One type of financial product receiving a lot of media attention in recent times is “ETFs”. But the benefits being espoused for ETFs sound very similar to the benefits of index funds. Is ETF just a new name for index funds?
Actually no. “ETF” is not a new name for index funds. But many ETFs are indeed a type of index fund. Index funds mimic the performance of a stockmarket index. They provide very similar returns to what you would achieve by investing in all the underlying stocks in the index. Their management cost is generally quite low.
By contrast “actively managed” funds attempt to provide higher returns than the index. But their management cost is also higher. Whether or not actively managed funds achieve sufficient additional returns to justify their higher management cost is a matter of some debate. And a topic for another day!
But back to ETFs. Or to give them their full name “Exchange Traded Funds”. As their full name implies, they are funds which are traded on a stock exchange. Historically, most funds, including index funds, have been bought or sold directly from the fund manager or via portfolio administration platforms. ETFs allow investors to buy and sell funds via the stock exchange instead.
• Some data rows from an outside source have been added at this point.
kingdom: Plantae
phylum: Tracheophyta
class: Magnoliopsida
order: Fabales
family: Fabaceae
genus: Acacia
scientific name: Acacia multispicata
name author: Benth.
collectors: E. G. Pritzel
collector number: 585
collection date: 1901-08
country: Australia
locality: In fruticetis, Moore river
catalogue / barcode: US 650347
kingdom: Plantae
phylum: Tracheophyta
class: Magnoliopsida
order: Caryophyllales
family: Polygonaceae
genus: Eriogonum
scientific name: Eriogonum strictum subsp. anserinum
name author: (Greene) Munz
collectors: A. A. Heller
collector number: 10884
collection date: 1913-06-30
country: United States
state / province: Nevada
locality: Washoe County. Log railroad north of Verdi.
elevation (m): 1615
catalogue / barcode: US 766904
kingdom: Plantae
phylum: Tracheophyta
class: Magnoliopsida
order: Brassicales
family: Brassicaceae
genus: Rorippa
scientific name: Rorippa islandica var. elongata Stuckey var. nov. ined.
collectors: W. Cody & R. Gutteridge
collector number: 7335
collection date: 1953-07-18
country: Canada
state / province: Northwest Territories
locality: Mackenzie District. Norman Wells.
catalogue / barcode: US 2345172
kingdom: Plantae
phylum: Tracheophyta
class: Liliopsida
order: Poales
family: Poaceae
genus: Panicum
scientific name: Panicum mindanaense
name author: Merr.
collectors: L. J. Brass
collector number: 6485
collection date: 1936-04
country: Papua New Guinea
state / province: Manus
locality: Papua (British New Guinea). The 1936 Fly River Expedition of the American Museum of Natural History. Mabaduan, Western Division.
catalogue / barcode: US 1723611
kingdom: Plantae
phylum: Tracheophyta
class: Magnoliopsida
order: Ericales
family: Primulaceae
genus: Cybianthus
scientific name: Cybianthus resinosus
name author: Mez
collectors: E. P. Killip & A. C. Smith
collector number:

The defining characteristic of ETFs is not their investment style, but their method of purchase and sale.
The reason the media often talks about ETFs as if they were the same as index funds, is because when ETFs were first introduced most of the early products were an index style. And these are still the most popular ETFs. However it is also possible for ETFs to be actively managed. Actively managed ETFs have proliferated in recent years. Not surprisingly, their fees are much higher.
If you are thinking of investing in ETFs based on the merits of index funds, be very careful that any ETF you choose is in fact a true index style. And be aware that ETFs are not the only way to access index funds. Index funds are also readily accessible via many super funds and portfolio administration platforms. For many investors this may be a simpler and safer option than trading ETFs via the stock exchange.